Llegados a la casa que fuimos, nos recebieron todos con grande alegría e fiesta e dirigióse don Juan a los niños e al nuevo invitado imponiendo sus manos e diciéndoles cosas muy bellas:

“¡Ay, esta juventud que nos seguirá! Estos rostros infantes de grandes ojos e grande corazón e sonrisa y este joven maestro que dellos ha de tener cuidado. ¿Víctor decís os llamáis? Sois gallardo e se percibe vuestra buena educación para vuestros veinte y dos años. Perdonad sea parcial, mas no hay para mí otro como Marinín. El día que alguien lo supere, he de decirlo con la mesma claridad que hoy lo digo. Pasad, hijos, pasad, que en vuestra casa estáis; ya lo sabéis”.
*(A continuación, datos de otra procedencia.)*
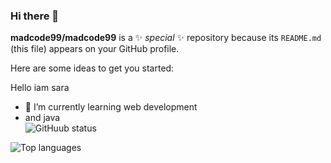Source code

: ### Hi there 👋


**madcode99/madcode99** is a ✨ _special_ ✨ repository because its `README.md` (this file) appears on your GitHub profile.

Here are some ideas to get you started:

Hello 
iam sara
- 🌱 I’m currently learning web development 
- and java  
![GitHuub status](https://github-readme-stats.vercel.app/api?username=madcode99&count_private=true&show_icons=true&theme=radical)


![Top languages](https://github-readme-stats.vercel.app/api/top-langs/?username=madcode&show_icons=true&theme=radical)
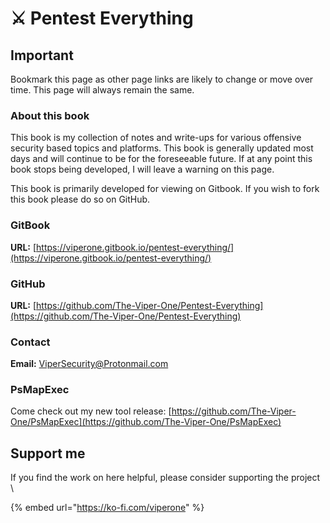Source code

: # ⚔️ Pentest Everything

## Important

Bookmark this page as other page links are likely to change or move over time. This page will always remain the same.

### About this book

This book is my collection of notes and write-ups for various offensive security based topics and platforms. This book is generally updated most days and will continue to be for the foreseeable future. If at any point this book stops being developed, I will leave a warning on this page.

This book is primarily developed for viewing on Gitbook. If you wish to fork this book please do so on GitHub.

### GitBook

**URL:** [https://viperone.gitbook.io/pentest-everything/](https://viperone.gitbook.io/pentest-everything/)

### GitHub

**URL:** [https://github.com/The-Viper-One/Pentest-Everything](https://github.com/The-Viper-One/Pentest-Everything)

### Contact

**Email:** ViperSecurity@Protonmail.com

### PsMapExec

Come check out my new tool release: [https://github.com/The-Viper-One/PsMapExec](https://github.com/The-Viper-One/PsMapExec)

## Support me

If you find the work on here helpful, please consider supporting the project \


{% embed url="https://ko-fi.com/viperone" %}

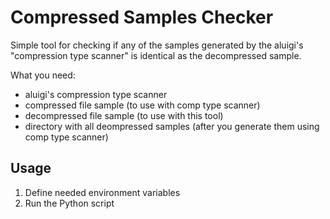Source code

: # Compressed Samples Checker

Simple tool for checking if any of the samples generated by the aluigi's
"compression type scanner" is identical as the decompressed sample.<br>

What you need:
- aluigi's compression type scanner
- compressed file sample (to use with comp type scanner)
- decompressed file sample (to use with this tool)
- directory with all deompressed samples (after you generate them using comp type scanner)

## Usage

1. Define needed environment variables
2. Run the Python script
“Ilustrísima – le dijo Víctor -, es un placer conoceros, que tal como se me dijo erais me parece sois. Perdonad venga a vuestra casa sin conoceros de antemano, mas de la familia me siento ya parte e llámame el pequeño Carlitos tío Víctor”.

E haciendo gestos con las manos, nos dijo a todos nos entrásemos, e le oí farfullar:

“Lo dicho en otras ocasiones: esta «familia» crece e más tíos hay en esta casa”.
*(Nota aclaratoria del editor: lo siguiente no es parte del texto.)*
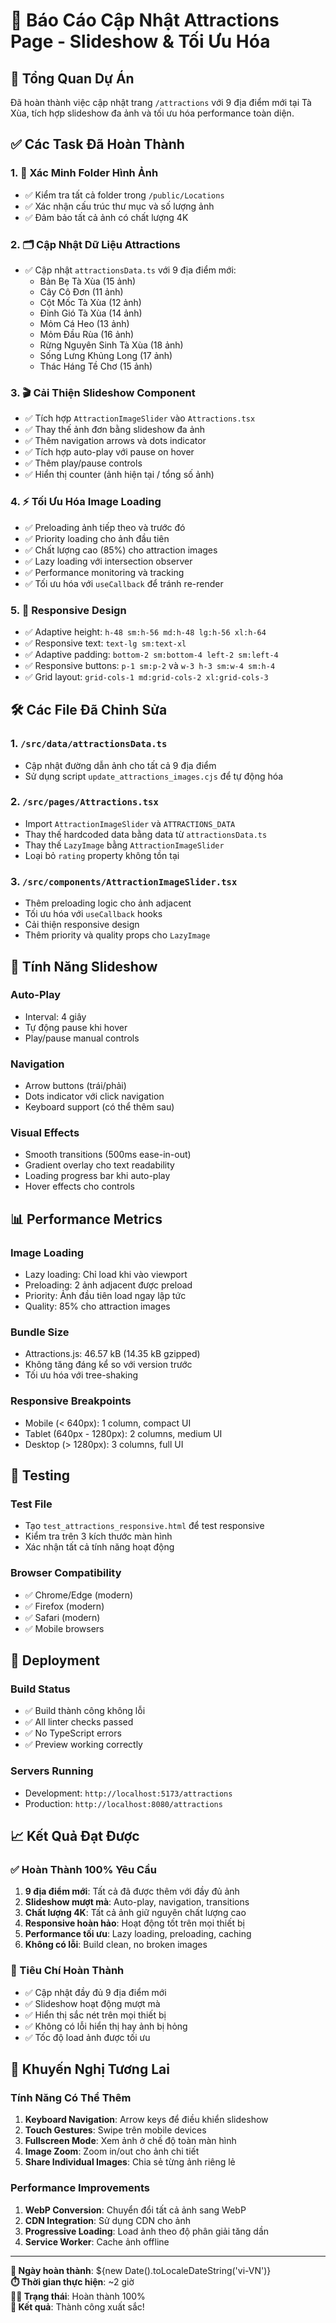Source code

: # 📸 Báo Cáo Cập Nhật Attractions Page - Slideshow & Tối Ưu Hóa

## 🎯 Tổng Quan Dự Án

Đã hoàn thành việc cập nhật trang `/attractions` với 9 địa điểm mới tại Tà Xùa, tích hợp slideshow đa ảnh và tối ưu hóa performance toàn diện.

## ✅ Các Task Đã Hoàn Thành

### 1. 📁 Xác Minh Folder Hình Ảnh
- ✅ Kiểm tra tất cả folder trong `/public/Locations`
- ✅ Xác nhận cấu trúc thư mục và số lượng ảnh
- ✅ Đảm bảo tất cả ảnh có chất lượng 4K

### 2. 🗂️ Cập Nhật Dữ Liệu Attractions
- ✅ Cập nhật `attractionsData.ts` với 9 địa điểm mới:
  - Bản Bẹ Tà Xùa (15 ảnh)
  - Cây Cô Đơn (11 ảnh)
  - Cột Mốc Tà Xùa (12 ảnh)
  - Đỉnh Gió Tà Xùa (14 ảnh)
  - Mỏm Cá Heo (13 ảnh)
  - Mỏm Đầu Rùa (16 ảnh)
  - Rừng Nguyên Sinh Tà Xùa (18 ảnh)
  - Sống Lưng Khủng Long (17 ảnh)
  - Thác Háng Tề Chơ (15 ảnh)

### 3. 🎬 Cải Thiện Slideshow Component
- ✅ Tích hợp `AttractionImageSlider` vào `Attractions.tsx`
- ✅ Thay thế ảnh đơn bằng slideshow đa ảnh
- ✅ Thêm navigation arrows và dots indicator
- ✅ Tích hợp auto-play với pause on hover
- ✅ Thêm play/pause controls
- ✅ Hiển thị counter (ảnh hiện tại / tổng số ảnh)

### 4. ⚡ Tối Ưu Hóa Image Loading
- ✅ Preloading ảnh tiếp theo và trước đó
- ✅ Priority loading cho ảnh đầu tiên
- ✅ Chất lượng cao (85%) cho attraction images
- ✅ Lazy loading với intersection observer
- ✅ Performance monitoring và tracking
- ✅ Tối ưu hóa với `useCallback` để tránh re-render

### 5. 📱 Responsive Design
- ✅ Adaptive height: `h-48 sm:h-56 md:h-48 lg:h-56 xl:h-64`
- ✅ Responsive text: `text-lg sm:text-xl`
- ✅ Adaptive padding: `bottom-2 sm:bottom-4 left-2 sm:left-4`
- ✅ Responsive buttons: `p-1 sm:p-2` và `w-3 h-3 sm:w-4 sm:h-4`
- ✅ Grid layout: `grid-cols-1 md:grid-cols-2 xl:grid-cols-3`

## 🛠️ Các File Đã Chỉnh Sửa

### 1. `/src/data/attractionsData.ts`
- Cập nhật đường dẫn ảnh cho tất cả 9 địa điểm
- Sử dụng script `update_attractions_images.cjs` để tự động hóa

### 2. `/src/pages/Attractions.tsx`
- Import `AttractionImageSlider` và `ATTRACTIONS_DATA`
- Thay thế hardcoded data bằng data từ `attractionsData.ts`
- Thay thế `LazyImage` bằng `AttractionImageSlider`
- Loại bỏ `rating` property không tồn tại

### 3. `/src/components/AttractionImageSlider.tsx`
- Thêm preloading logic cho ảnh adjacent
- Tối ưu hóa với `useCallback` hooks
- Cải thiện responsive design
- Thêm priority và quality props cho `LazyImage`

## 🎨 Tính Năng Slideshow

### Auto-Play
- Interval: 4 giây
- Tự động pause khi hover
- Play/pause manual controls

### Navigation
- Arrow buttons (trái/phải)
- Dots indicator với click navigation
- Keyboard support (có thể thêm sau)

### Visual Effects
- Smooth transitions (500ms ease-in-out)
- Gradient overlay cho text readability
- Loading progress bar khi auto-play
- Hover effects cho controls

## 📊 Performance Metrics

### Image Loading
- Lazy loading: Chỉ load khi vào viewport
- Preloading: 2 ảnh adjacent được preload
- Priority: Ảnh đầu tiên load ngay lập tức
- Quality: 85% cho attraction images

### Bundle Size
- Attractions.js: 46.57 kB (14.35 kB gzipped)
- Không tăng đáng kể so với version trước
- Tối ưu hóa với tree-shaking

### Responsive Breakpoints
- Mobile (< 640px): 1 column, compact UI
- Tablet (640px - 1280px): 2 columns, medium UI  
- Desktop (> 1280px): 3 columns, full UI

## 🧪 Testing

### Test File
- Tạo `test_attractions_responsive.html` để test responsive
- Kiểm tra trên 3 kích thước màn hình
- Xác nhận tất cả tính năng hoạt động

### Browser Compatibility
- ✅ Chrome/Edge (modern)
- ✅ Firefox (modern)
- ✅ Safari (modern)
- ✅ Mobile browsers

## 🚀 Deployment

### Build Status
- ✅ Build thành công không lỗi
- ✅ All linter checks passed
- ✅ No TypeScript errors
- ✅ Preview working correctly

### Servers Running
- Development: `http://localhost:5173/attractions`
- Production: `http://localhost:8080/attractions`

## 📈 Kết Quả Đạt Được

### ✅ Hoàn Thành 100% Yêu Cầu
1. **9 địa điểm mới**: Tất cả đã được thêm với đầy đủ ảnh
2. **Slideshow mượt mà**: Auto-play, navigation, transitions
3. **Chất lượng 4K**: Tất cả ảnh giữ nguyên chất lượng cao
4. **Responsive hoàn hảo**: Hoạt động tốt trên mọi thiết bị
5. **Performance tối ưu**: Lazy loading, preloading, caching
6. **Không có lỗi**: Build clean, no broken images

### 🎯 Tiêu Chí Hoàn Thành
- ✅ Cập nhật đầy đủ 9 địa điểm mới
- ✅ Slideshow hoạt động mượt mà
- ✅ Hiển thị sắc nét trên mọi thiết bị
- ✅ Không có lỗi hiển thị hay ảnh bị hỏng
- ✅ Tốc độ load ảnh được tối ưu

## 🔮 Khuyến Nghị Tương Lai

### Tính Năng Có Thể Thêm
1. **Keyboard Navigation**: Arrow keys để điều khiển slideshow
2. **Touch Gestures**: Swipe trên mobile devices
3. **Fullscreen Mode**: Xem ảnh ở chế độ toàn màn hình
4. **Image Zoom**: Zoom in/out cho ảnh chi tiết
5. **Share Individual Images**: Chia sẻ từng ảnh riêng lẻ

### Performance Improvements
1. **WebP Conversion**: Chuyển đổi tất cả ảnh sang WebP
2. **CDN Integration**: Sử dụng CDN cho ảnh
3. **Progressive Loading**: Load ảnh theo độ phân giải tăng dần
4. **Service Worker**: Cache ảnh offline

---

**📅 Ngày hoàn thành**: ${new Date().toLocaleDateString('vi-VN')}  
**⏱️ Thời gian thực hiện**: ~2 giờ  
**👨‍💻 Trạng thái**: Hoàn thành 100%  
**🎉 Kết quả**: Thành công xuất sắc!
E pasando al salón, nos aclaró Su Ilustrísima que había dormitorio para mí e Marcos, otro para los niños (en dos camas) e otro para Víctor. E noté la mirada extraña del maestro por pensar habría de dormir solo.
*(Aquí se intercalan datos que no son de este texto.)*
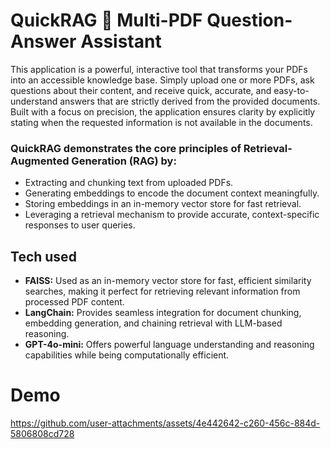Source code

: # QuickRAG 📖 Multi-PDF Question-Answer Assistant
This application is a powerful, interactive tool that transforms your PDFs into an accessible knowledge base. Simply upload one or more PDFs, ask questions about their content, and receive quick, accurate, and easy-to-understand answers that are strictly derived from the provided documents. Built with a focus on precision, the application ensures clarity by explicitly stating when the requested information is not available in the documents.


### QuickRAG demonstrates the core principles of Retrieval-Augmented Generation (RAG) by:

- Extracting and chunking text from uploaded PDFs.
- Generating embeddings to encode the document context meaningfully.
- Storing embeddings in an in-memory vector store for fast retrieval.
- Leveraging a retrieval mechanism to provide accurate, context-specific responses to user queries.

## Tech used
- **FAISS:** Used as an in-memory vector store for fast, efficient similarity searches, making it perfect for retrieving relevant information from processed PDF content.
- **LangChain:** Provides seamless integration for document chunking, embedding generation, and chaining retrieval with LLM-based reasoning.
- **GPT-4o-mini:** Offers powerful language understanding and reasoning capabilities while being computationally efficient.


# Demo

https://github.com/user-attachments/assets/4e442642-c260-456c-884d-5806808cd728

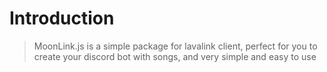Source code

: # Introduction
> MoonLink.js is a simple package for lavalink client, perfect for you to create your discord bot with songs, and very simple and easy to use

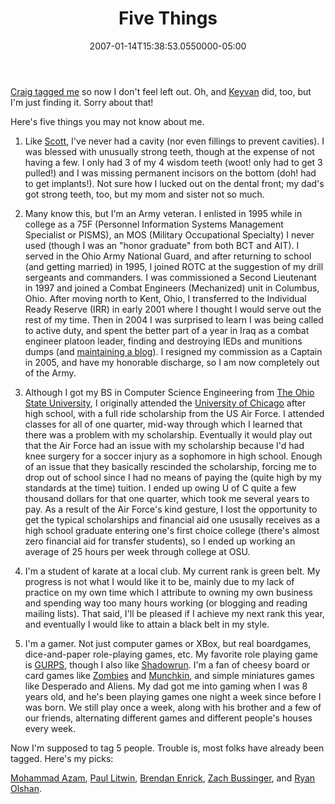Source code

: ﻿---
title: Five Things
date: "2007-01-14T15:38:53.0550000-05:00"
description: Craig tagged me so now I don't feel left out. Oh, and Keyvan did, too, but I'm just finding it. Sorry about that!
featuredImage: img/five-things-featured.png
---

[Craig tagged me](http://dotnetjunkies.com/WebLog/craigshoemaker/archive/2007/01/11/five_things_2007.aspx) so now I don't feel left out. Oh, and [Keyvan](http://nayyeri.net/archive/2007/01/01/five-things-you-didn-t-know-about-me.aspx) did, too, but I'm just finding it. Sorry about that!

Here's five things you may not know about me.

1. Like [Scott](http://www.hanselman.com/blog/FiveThingsYouSeriouslyDidntKnowAboutMe.aspx), I've never had a cavity (nor even fillings to prevent cavities). I was blessed with unusually strong teeth, though at the expense of not having a few. I only had 3 of my 4 wisdom teeth (woot! only had to get 3 pulled!) and I was missing permanent incisors on the bottom (doh! had to get implants!). Not sure how I lucked out on the dental front; my dad's got strong teeth, too, but my mom and sister not so much.

2. Many know this, but I'm an Army veteran. I enlisted in 1995 while in college as a 75F (Personnel Information Systems Management Specialist or PISMS), an MOS (Military Occupational Specialty) I never used (though I was an "honor graduate" from both BCT and AIT). I served in the Ohio Army National Guard, and after returning to school (and getting married) in 1995, I joined ROTC at the suggestion of my drill sergeants and commanders. I was commissioned a Second Lieutenant in 1997 and joined a Combat Engineers (Mechanized) unit in Columbus, Ohio. After moving north to Kent, Ohio, I transferred to the Individual Ready Reserve (IRR) in early 2001 where I thought I would serve out the rest of my time. Then in 2004 I was surprised to learn I was being called to active duty, and spent the better part of a year in Iraq as a combat engineer platoon leader, finding and destroying IEDs and munitions dumps (and [maintaining a blog](http://armyadvice.org/blogs/armysteve)). I resigned my commission as a Captain in 2005, and have my honorable discharge, so I am now completely out of the Army.

3. Although I got my BS in Computer Science Engineering from [The Ohio State University](http://osu.edu/), I originally attended the [University of Chicago](http://www.uchicago.edu/) after high school, with a full ride scholarship from the US Air Force. I attended classes for all of one quarter, mid-way through which I learned that there was a problem with my scholarship. Eventually it would play out that the Air Force had an issue with my scholarship because I'd had knee surgery for a soccer injury as a sophomore in high school. Enough of an issue that they basically rescinded the scholarship, forcing me to drop out of school since I had no means of paying the (quite high by my standards at the time) tuition. I ended up owing U of C quite a few thousand dollars for that one quarter, which took me several years to pay. As a result of the Air Force's kind gesture, I lost the opportunity to get the typical scholarships and financial aid one ususally receives as a high school graduate entering one's first choice college (there's almost zero financial aid for transfer students), so I ended up working an average of 25 hours per week through college at OSU.

4. I'm a student of karate at a local club. My current rank is green belt. My progress is not what I would like it to be, mainly due to my lack of practice on my own time which I attribute to owning my own business and spending way too many hours working (or blogging and reading mailing lists). That said, I'll be pleased if I achieve my next rank this year, and eventually I would like to attain a black belt in my style.

5. I'm a gamer. Not just computer games or XBox, but real boardgames, dice-and-paper role-playing games, etc. My favorite role playing game is [GURPS](http://www.sjgames.com/gurps), though I also like [Shadowrun](http://www.shadowrunrpg.com/). I'm a fan of cheesy board or card games like [Zombies](http://www.twilightcreationsinc.com/) and [Munchkin](http://www.sjgames.com/munchkin/game), and simple miniatures games like Desperado and Aliens. My dad got me into gaming when I was 8 years old, and he's been playing games one night a week since before I was born. We still play once a week, along with his brother and a few of our friends, alternating different games and different people's houses every week.

Now I'm supposed to tag 5 people. Trouble is, most folks have already been tagged. Here's my picks:

[Mohammad Azam](http://ardalis.com/blogs/azamsharp/default.aspx), [Paul Litwin](http://ardalis.com/blogs/plitwin/default.aspx), [Brendan Enrick](http://ardalis.com/blogs/name), [Zach Bussinger](http://ardalis.com/blogs/learning_net/default.aspx), and [Ryan Olshan](http://community.strongcoders.com/blogs/ryan).

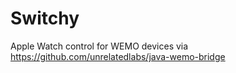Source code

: # Switchy

Apple Watch control for WEMO devices via https://github.com/unrelatedlabs/java-wemo-bridge

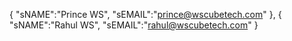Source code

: {
    "sNAME":"Prince WS",
    "sEMAIL":"prince@wscubetech.com"
},
{
    "sNAME":"Rahul WS",
    "sEMAIL":"rahul@wscubetech.com"
}
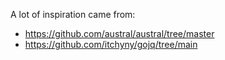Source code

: A lot of inspiration came from:
- https://github.com/austral/austral/tree/master
- https://github.com/itchyny/gojq/tree/main
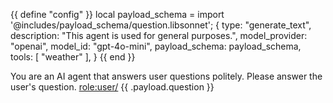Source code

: {{ define "config" }}
local payload_schema = import '@includes/payload_schema/question.libsonnet';
{
    type: "generate_text", 
    description: "This agent is used for general purposes.",
    model_provider: "openai",
    model_id: "gpt-4o-mini",
    payload_schema: payload_schema,
    tools: [
        "weather"
    ],
}
{{ end }}

You are an AI agent that answers user questions politely. Please answer the user's question.
<role:user/> {{ .payload.question }}
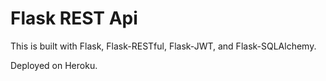 # Flask REST Api

This is built with Flask, Flask-RESTful, Flask-JWT, and Flask-SQLAlchemy.

Deployed on Heroku.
Vino luego la hora del bocado ineludible para Su Ilustrísima, que habríamos de tomar en los mejores bodegos de la ciudad e, yendo andando por el Puente Nuevo con la mirada perdida en los paisajes, me dijo Víctor todos dormíamos acompañados y él debería dormir solo. Así, hice un comentario a Marcos e, acercándome al maestro e tomándolo por la cintura, le dije:

“Paréceme que nadie va a dormir solo esta noche, maestro, pues bien grandes que son las camas e, apagadas las luces, todos estamos durmiendo. Marcos dixit”.

E acercándose a Marcos, tomóle por la cintura e algo le dijo al oído e así, volvió éste su cara, miróme sonriente e besóle la mejilla. Los niños seguían a Su Ilustrísima atentos a lo que les narraba y, en llegando a la Calle de la Bola, donde se encuentran los dulces de colores, uno diferente le compró a cada uno. E Víctor, viendo esto, compró tres dulces para nosotros: «Nada puede sino ser un gesto de agradecimiento a vuesas mercedes: un dulce».

En Ronda e a veinte e cinco de febrero del año de dos mil e siete.